#### EXCERPT
********************

There are plenty of routes for breaking into the tech industry, but my journey is a little simpler: I bumbled into tech. Still, my bumbling has some common themes, and it is an entertaining story which I think demonstrates above all else that there is no cookie-cutter approach to success. In fact, I strongly believe that it is the people who spurn traditional wisdom and embrace the risk of striking out into the unknown who have the greatest potential to shape the future.

What we want can change, and that’s ok

My childhood was idyllic, long afternoons playing in cornfields and practicing classical piano. Homeschooled, the oldest of six children, I was trained to be a wife and a mother and, above all, to follow the safe path laid out by the Church. For some, this works just fine. Not for me. I spent years after high school teaching piano to a sizable studio, writing four novels that didn’t deserve publication, and agonizing over the tension between my duty (as I perceived it then) and what I really wanted to do, which was travel the world by myself and get a Phd. in something, anything, but probably music or English.

********************

#### INFORMATION PROVIDED
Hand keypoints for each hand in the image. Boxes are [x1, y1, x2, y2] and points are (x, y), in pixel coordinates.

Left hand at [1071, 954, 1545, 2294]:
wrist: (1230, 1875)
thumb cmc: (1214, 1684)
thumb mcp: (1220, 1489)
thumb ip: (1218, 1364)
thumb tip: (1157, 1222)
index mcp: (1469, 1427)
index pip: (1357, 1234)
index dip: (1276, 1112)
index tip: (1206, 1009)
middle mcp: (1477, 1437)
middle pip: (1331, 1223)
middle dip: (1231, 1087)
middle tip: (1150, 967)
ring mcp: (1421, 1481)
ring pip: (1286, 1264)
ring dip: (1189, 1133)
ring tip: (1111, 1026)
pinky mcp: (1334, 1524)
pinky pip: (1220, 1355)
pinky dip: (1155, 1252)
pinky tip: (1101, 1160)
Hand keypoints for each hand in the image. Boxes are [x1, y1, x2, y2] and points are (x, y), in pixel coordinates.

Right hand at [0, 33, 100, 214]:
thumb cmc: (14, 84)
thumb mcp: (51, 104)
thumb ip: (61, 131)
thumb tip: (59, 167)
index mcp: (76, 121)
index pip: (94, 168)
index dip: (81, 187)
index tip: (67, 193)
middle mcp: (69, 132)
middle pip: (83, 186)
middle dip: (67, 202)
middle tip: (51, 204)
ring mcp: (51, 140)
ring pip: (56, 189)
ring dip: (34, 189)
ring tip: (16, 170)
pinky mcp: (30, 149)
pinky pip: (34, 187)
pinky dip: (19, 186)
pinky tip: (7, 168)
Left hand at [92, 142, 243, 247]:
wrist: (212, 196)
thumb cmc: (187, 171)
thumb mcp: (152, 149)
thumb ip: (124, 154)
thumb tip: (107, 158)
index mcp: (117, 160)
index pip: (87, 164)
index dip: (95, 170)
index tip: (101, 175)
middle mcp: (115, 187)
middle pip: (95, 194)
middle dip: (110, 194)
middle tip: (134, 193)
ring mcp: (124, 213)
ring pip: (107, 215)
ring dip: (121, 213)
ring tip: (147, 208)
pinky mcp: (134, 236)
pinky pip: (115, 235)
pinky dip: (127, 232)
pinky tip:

********************

#### WHAT THE EXERCISE ASKS
Summarize the excerpt about the writer's path into tech in two sentences.

#### YOUR SOLUTION
The writer says they bumbled into tech and argues that there is no cookie-cutter approach to success, and that those who spurn traditional wisdom and take risks have the greatest potential to shape the future. Homeschooled as the oldest of six children and trained to follow the Church's safe path toward being a wife and mother, the writer spent the years after high school teaching piano, writing four novels, and agonizing between a perceived duty and the wish to travel the world alone and earn a doctorate, probably in music or English.